If Meta really wants to re-connect with the youth, and boost its appeal to younger audiences, partnering with Rolling Stone could be one way of going about it.

This week, Meta has announced that it will work with the iconic music magazine on a new ‘Creator House’ activation to coincide with Coachella 2022, where it will showcase a range of tools, opportunities and creators to Coachella attendees.

As per Rolling Stone: 

“Rolling Stone will once again partner with Meta to bring its successful Creator House activation to the desert valley. The brands will develop unique and engaging experiences for attendees to explore the products and tools that support creators’ storytelling ambitions – including Reels, Meta Quest 2 VR headsets and Ray-Ban Stories smart glasses.

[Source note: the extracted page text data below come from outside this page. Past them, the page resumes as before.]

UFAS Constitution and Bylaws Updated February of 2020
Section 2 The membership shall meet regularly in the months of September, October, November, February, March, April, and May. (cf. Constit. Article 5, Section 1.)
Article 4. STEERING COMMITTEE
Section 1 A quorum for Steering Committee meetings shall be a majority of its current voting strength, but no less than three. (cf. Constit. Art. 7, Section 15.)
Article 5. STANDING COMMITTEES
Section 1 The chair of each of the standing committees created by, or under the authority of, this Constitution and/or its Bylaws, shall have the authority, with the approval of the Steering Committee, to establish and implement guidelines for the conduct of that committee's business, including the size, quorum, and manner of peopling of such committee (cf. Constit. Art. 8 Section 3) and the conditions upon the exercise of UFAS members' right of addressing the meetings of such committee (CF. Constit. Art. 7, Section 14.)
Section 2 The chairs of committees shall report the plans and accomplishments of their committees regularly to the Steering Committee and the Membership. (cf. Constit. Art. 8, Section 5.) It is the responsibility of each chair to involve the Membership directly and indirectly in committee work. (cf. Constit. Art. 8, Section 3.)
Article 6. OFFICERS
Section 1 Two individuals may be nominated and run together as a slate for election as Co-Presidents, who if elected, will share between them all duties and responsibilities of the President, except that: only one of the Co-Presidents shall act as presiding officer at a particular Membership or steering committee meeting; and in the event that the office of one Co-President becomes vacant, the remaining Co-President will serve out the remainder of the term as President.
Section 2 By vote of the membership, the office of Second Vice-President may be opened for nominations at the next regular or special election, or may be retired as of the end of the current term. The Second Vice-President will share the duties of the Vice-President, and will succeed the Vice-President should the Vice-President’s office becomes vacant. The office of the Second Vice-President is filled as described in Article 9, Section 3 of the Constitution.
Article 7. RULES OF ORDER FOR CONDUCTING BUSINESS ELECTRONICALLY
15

The activation is part of a larger partnership between Rolling Stone and Meta aimed at celebrating content creators at some of the most sought-after music and cultural festivals in 2022 – kicking off in Austin, TX at SXSW and culminating in Los Angeles with the celebration of Rolling Stone’s inaugural “Creators” issue.”

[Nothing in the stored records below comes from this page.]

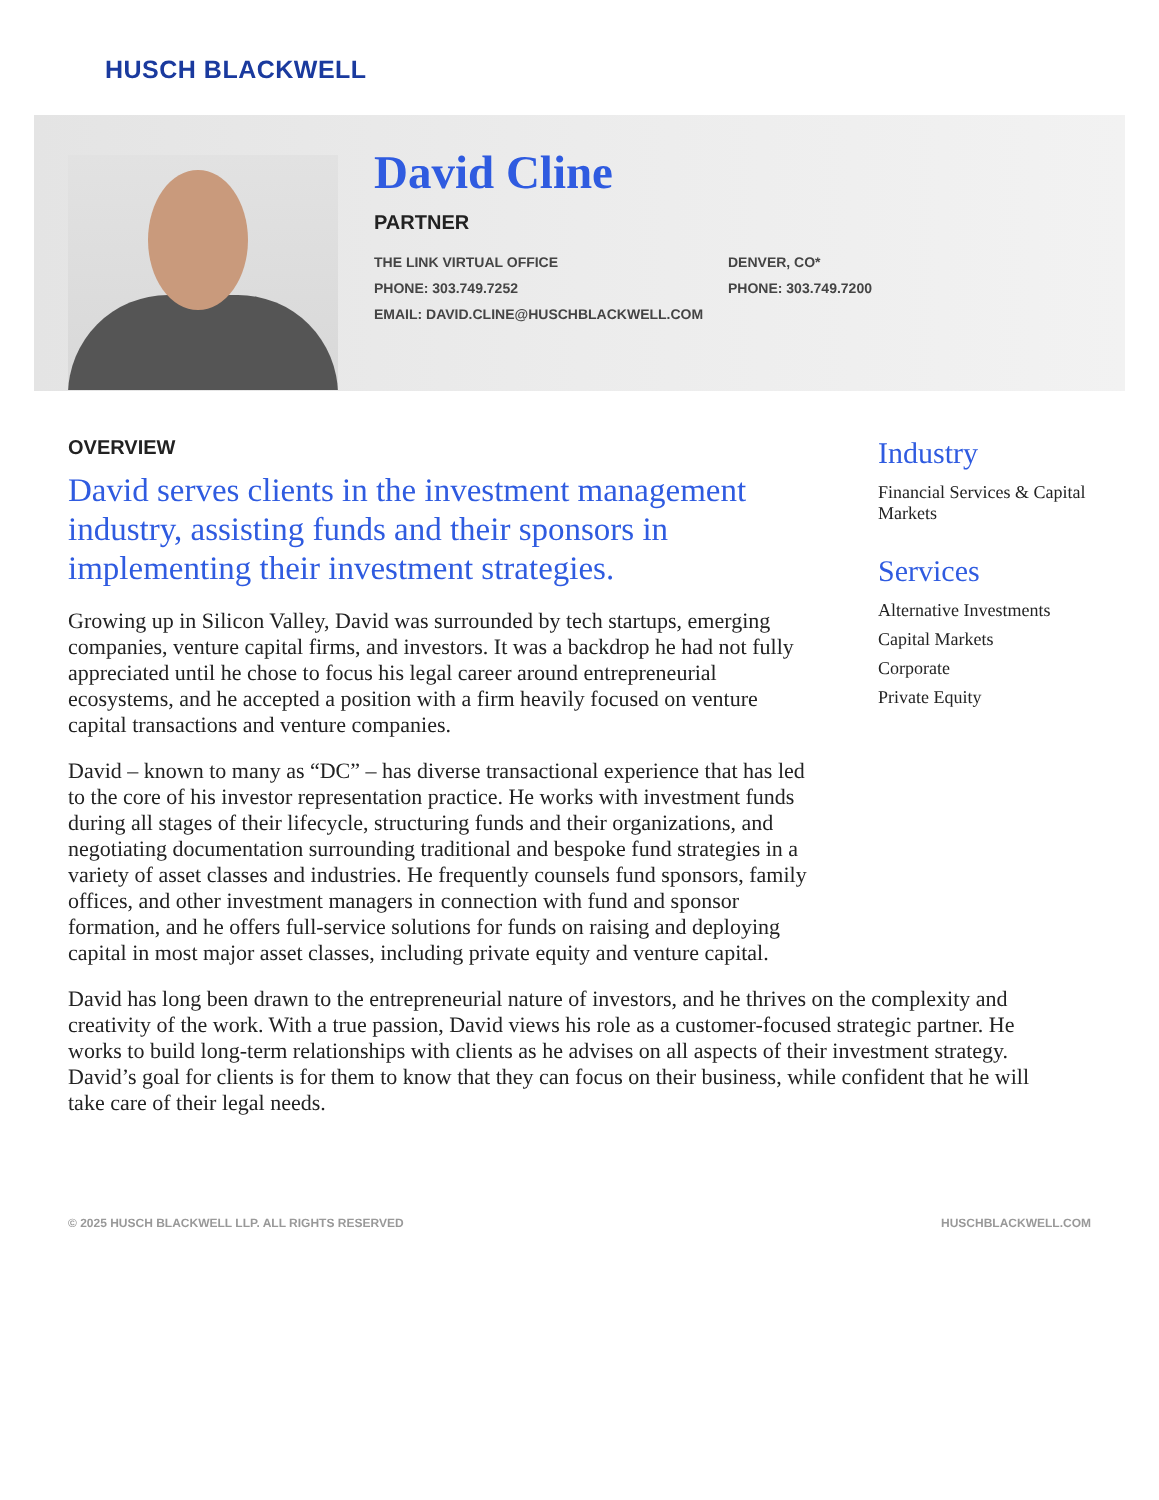HUSCH BLACKWELL
David Cline
PARTNER
THE LINK VIRTUAL OFFICE
DENVER, CO*
PHONE: 303.749.7252
PHONE: 303.749.7200
EMAIL: DAVID.CLINE@HUSCHBLACKWELL.COM
OVERVIEW
David serves clients in the investment management industry, assisting funds and their sponsors in implementing their investment strategies.
Growing up in Silicon Valley, David was surrounded by tech startups, emerging companies, venture capital firms, and investors. It was a backdrop he had not fully appreciated until he chose to focus his legal career around entrepreneurial ecosystems, and he accepted a position with a firm heavily focused on venture capital transactions and venture companies.
David – known to many as “DC” – has diverse transactional experience that has led to the core of his investor representation practice. He works with investment funds during all stages of their lifecycle, structuring funds and their organizations, and negotiating documentation surrounding traditional and bespoke fund strategies in a variety of asset classes and industries. He frequently counsels fund sponsors, family offices, and other investment managers in connection with fund and sponsor formation, and he offers full-service solutions for funds on raising and deploying capital in most major asset classes, including private equity and venture capital.
David has long been drawn to the entrepreneurial nature of investors, and he thrives on the complexity and creativity of the work. With a true passion, David views his role as a customer-focused strategic partner. He works to build long-term relationships with clients as he advises on all aspects of their investment strategy. David’s goal for clients is for them to know that they can focus on their business, while confident that he will take care of their legal needs.
Industry
Financial Services & Capital Markets
Services
Alternative Investments
Capital Markets
Corporate
Private Equity
© 2025 HUSCH BLACKWELL LLP. ALL RIGHTS RESERVED HUSCHBLACKWELL.COM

As Rolling Stone notes, it partnered with Meta on a similar activation at SXSW earlier this month, which included a range of panel discussions and demonstrations.

Meta Creator House SXSW

The Coachella event will be similar, and will also include a range of musical guests to keep attendees entertained as they learn more about Meta’s various offerings.

Meta has made reconnecting with younger audiences a key strategic focus, after its internal metrics showed that younger people are simply not engaging with Facebook at the same rate that they once were.

As Meta CEO Mark Zuckerberg explained in October last year:

We’re retooling our teams to make serving young adults their north star, rather than optimizing for the larger number of older people. Like everything, this will involve trade-offs in our products and it will likely mean that the rest of our community will grow more slowly than it otherwise would have. But it should also mean that our services become stronger for young adults.

Event-linked activations like this are a part of this key shift – because Meta knows that it’s younger users that spark online consumption trends, and if it wants to drive adoption of its VR headsets, in order to herd people into its evolving metaverse experience, it’ll need to show them just how cool it is – one user at a time if necessary – to maximize interest.

Providing direct insights on how creators are growing through Meta’s tools could also help to spark increased interest, and get more young influencers posting more often in its apps.

It may seem like a lesser element, but by aligning itself with fashionable events, that could help to improve Meta’s reputation and cool factor, which could help to re-shape its identity.

And let’s face it, Meta needs to refresh its presence. TikTok is now the shining light of social media, while Facebook has become the place where your parents and relatives share Minion memes and outdated opinions – it’s not the place that youngsters will actively go to connect with their friends and peers.

That’s part of the reason for the broader Meta re-brand, to give the company a fresh start for its metaverse push, and through newer video tools and options, along with its VR environments, it’ll be hoping that the Meta branding triggers better associations than he old Facebook blue.

We’ll see if it works out – Meta’s Coachella Creator House will be active on April 15th and 16th in Palm Springs.